Asked about the recording process, she confirms she is something of a perfectionist, but shies away from any suggestion that she likes to have control: “I like to go into the studio with it all ready. I don’t go in hoping I’ll have an idea. If I have written, say, ten songs on an album, then I go in with those ten songs. I have it in my mind, how it will sound. For many years, since around 2002, I’ve played all my instruments. When you hear drums, I’ve programmed that. These are songs I’ve written, so it’s for me to do them. I know normally a producer or a band member would get the sound needed, but these are my songs, so it’s for me to get them done. I always like to know what’s going on. I don’t go in hoping something will happen when I get there. I know what’s going on. That’s my job, it’s what I do. I go into the studio with the shape already there.”

Known for her use of Ovation guitars, Armatrading admits to using a Martin on the latest recording but also confirms she still loves Ovations, both six and twelve-strings, and generally plays them most: “I love playing guitar. It’s such a challenging instrument.”  A little bit more portable than a piano, I add, and she laughs yet again and agrees: “Yea, a bit more portable. I still play Ovations, though on this album it’s a Martin. I have Gibson too. But it depends on the sound, on what the song needs,” she explains. ”I can hit them very hard at times, punish them.” Again, her laughter rings out.
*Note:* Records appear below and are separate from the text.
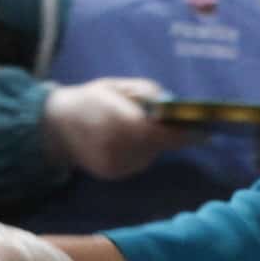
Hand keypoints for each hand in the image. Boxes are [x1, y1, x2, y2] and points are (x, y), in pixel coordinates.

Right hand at [42, 78, 193, 179]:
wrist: (54, 126)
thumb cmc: (90, 99)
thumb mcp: (117, 85)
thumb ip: (147, 92)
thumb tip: (172, 104)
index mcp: (116, 120)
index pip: (158, 133)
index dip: (184, 135)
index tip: (205, 133)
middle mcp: (116, 146)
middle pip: (157, 145)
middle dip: (168, 135)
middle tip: (174, 124)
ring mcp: (113, 163)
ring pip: (149, 156)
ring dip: (152, 145)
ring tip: (137, 129)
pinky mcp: (111, 175)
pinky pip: (137, 164)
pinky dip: (139, 154)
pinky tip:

Armatrading has a reputation for guarding her personal life, privacy is always an important strand to her. And although it’s always tempting to assume that song lyrics are always deeply personal and possibly ultimately revealing, she is happy to outline her thinking on the subject generally: “‘Consequences’ is maybe the most intimate album I’ve ever made. But the songs are not all about me. I like my privacy. With that in mind, why would I suddenly throw all of it out with my songs? Why would I just sort of open up my private life like that? I read somewhere recently that I’d never written a song about me, but that’s also nonsense. How can that be possible? We all write about life, what we see, hear, feel, experience. Take the song, ‘Better Life,’ that’s very much me, very much how I think. It’s important to recognise yourself, be proud of yourself, be optimistic, not to always compare yourself to other people. That’s all very much me. You can always tell the songs that are me, cos they have that positive, optimistic thing about them.”

After so long at the top of the music business, Armatrading can glance back and seems delighted by her extraordinary success and global position: “I recall the excitement back when I started out with my career. I never felt that I had to address any real issues. In 1976 with ‘Joan Armatrading’ then in 1980 with ‘Me, Myself, I,’ people did take notice. And that was great. But, you know, every album that comes out all have that same excitement for me. I’m excited about my new album (‘Consequences’). Almost every album feels like that first album in 1972. Taking it back a bit, I remember being super-excited by my first album. And I feel genuinely super-excited again about this one too. I felt the same about my last one too, so that’s a constant.”

The Pandemic has made little impact on Armatrading and her music. Save for missing out on meeting friends, eating out and shopping – the normal things of life – she says she has hardly been affected: “I didn’t plan any tours this year, when the new album launched, or next year. I did a Livestream gig in July to support the launch of ‘Consequences,’ but I’ve been using technology more and more anyway in recent years. So, I can honestly say that the pandemic has had virtually no effect on me, save for going out with friends, eating out at a restaurant or shopping. I have my own studio where I work, so I just get on with it. I’ve been doing it so long now, it’s just normal for me.”